Novo álbum da dupla traz vasta variedade de sons e rimas que fazem críticas sociais de modo contundente, orgânico e preciso

Texto / Amauri Eugênio Jr.
Foto / Cacá Bernardes

Desmanche de conceitos estabelecidos de modo arbitrário. Desmanche de preconceitos. Desmanche de paradigmas. Desmanchar para reconstruir algo orgânico e que faça sentido para quem é historicamente deixado à margem. Desmanche de ritmos, sons e rimas que parecem ser de mundos diferentes, mas que parecem ter nascido uns para os outros quando integrados. Essas são algumas das coisas que vêm à mente ao ouvir “O Desmanche”, novo trabalho da dupla Craca e Dani Nega, que foi lançado nesta sexta-feira (20) nas plataformas digitais.

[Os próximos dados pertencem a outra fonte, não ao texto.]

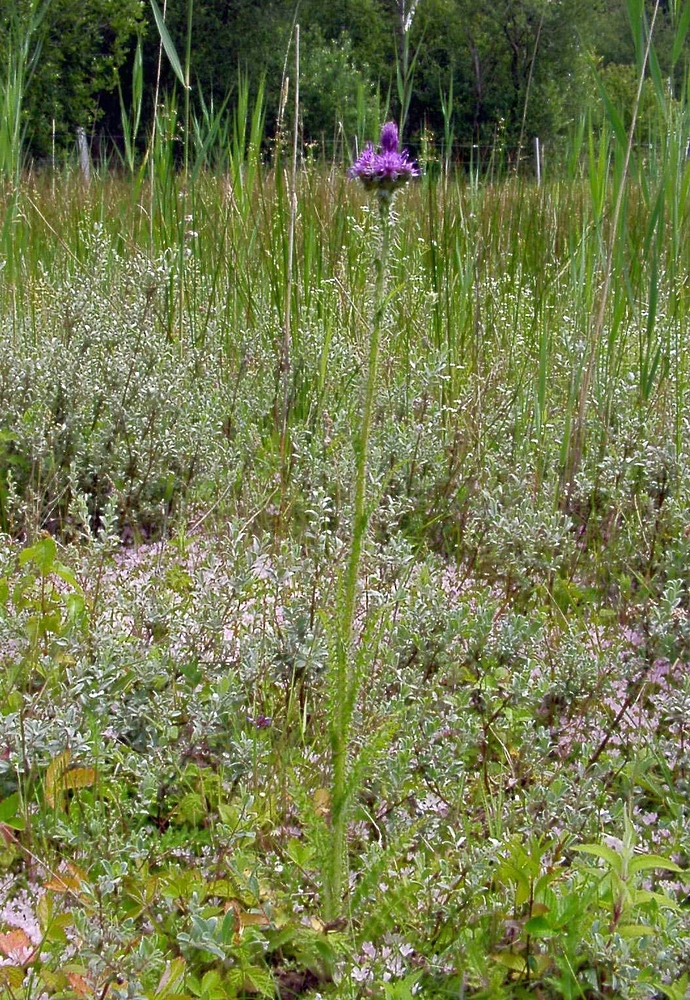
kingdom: Plantae
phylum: Tracheophyta
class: Magnoliopsida
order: Asterales
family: Asteraceae
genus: Cirsium
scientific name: Cirsium palustre
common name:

Todas as nove faixas do álbum têm identidade própria, mas todas têm em comum a personalidade forte das rimas potentes e certeiras de Dani Nega, assim como o groove e o caráter criativo dos beats e melodias de autoria de Craca.

O trabalho já começa com a potente e forte “Boi Navegador”, mostrando que Craca e Dani Nega não vieram a passeio e têm muito a dizer e mostrar. O som tem início com refrão cantado pelo grupo Clarianas, o que remete a pontos de umbanda e de candomblé – o ritmo delas e as rimas de Dani, harmonizam com a batida ritmada e constante ao fundo. A letra remete ao cotidiano sofrido da população negra, tendo o “boi navegador” como metáfora para o transporte público e os navios negreiros usados para trazer nossos antepassados à força. Contudo, o recado está dado nos versos “a história não é creme, ela é preta, e se atente, a vingança será quente”. Vida longa aos pretos que nasceram agora. Punto e basta.

A faixa seguinte, “Na Faca, na Fúria, no Grito ou no Dente” remete à união da embolada com a música eletrônica e às rimas de Dani, desta vez um pouco mais “cantadas” em alguns momentos, mas com a força de sempre e com outro papo reto: as minas não devem dar ideia para “comédia”, não. Se algum “coxa” embaçar? O papo é simples: frite-os no óleo quente. Ah, mas se Waze mandar virar à direita? Basta pegar a esquerda e fazer a Kátia Cega. Os versos parafraseados são uma aula de empoderamento.

Na sequência, “Não Pise na Bola”, que tem participação para lá de especial de Roberta Estrela Dalva, tem um quê de dub, que é pano de fundo para o zum zum zum que permite geral ouvir que muita gente é zumbi. O flow invocado mostra que a noite é minha, nossa e que o mundo não para e só gira em nós.

Enquanto isso, “Peito Meu”, primeiro single do álbum, que tem Luedji Luna dando o ar da graça, tem batida que flerta com o minimalismo. Esse recurso mostrou-se um acerto, pois deixou o peito falar mais alto nos versos. Afinal, é necessário dar vazão à ostentação de sentimentos onde somos estrangeiros de nós mesmos. Em resumo: o peito, a metáfora ideal para as nossas emoções, permite que sejamos humanos, demasiadamente humanos, e termos força para aguentarmos as porradas da vida – ainda que fiquemos no osso em alguns momentos.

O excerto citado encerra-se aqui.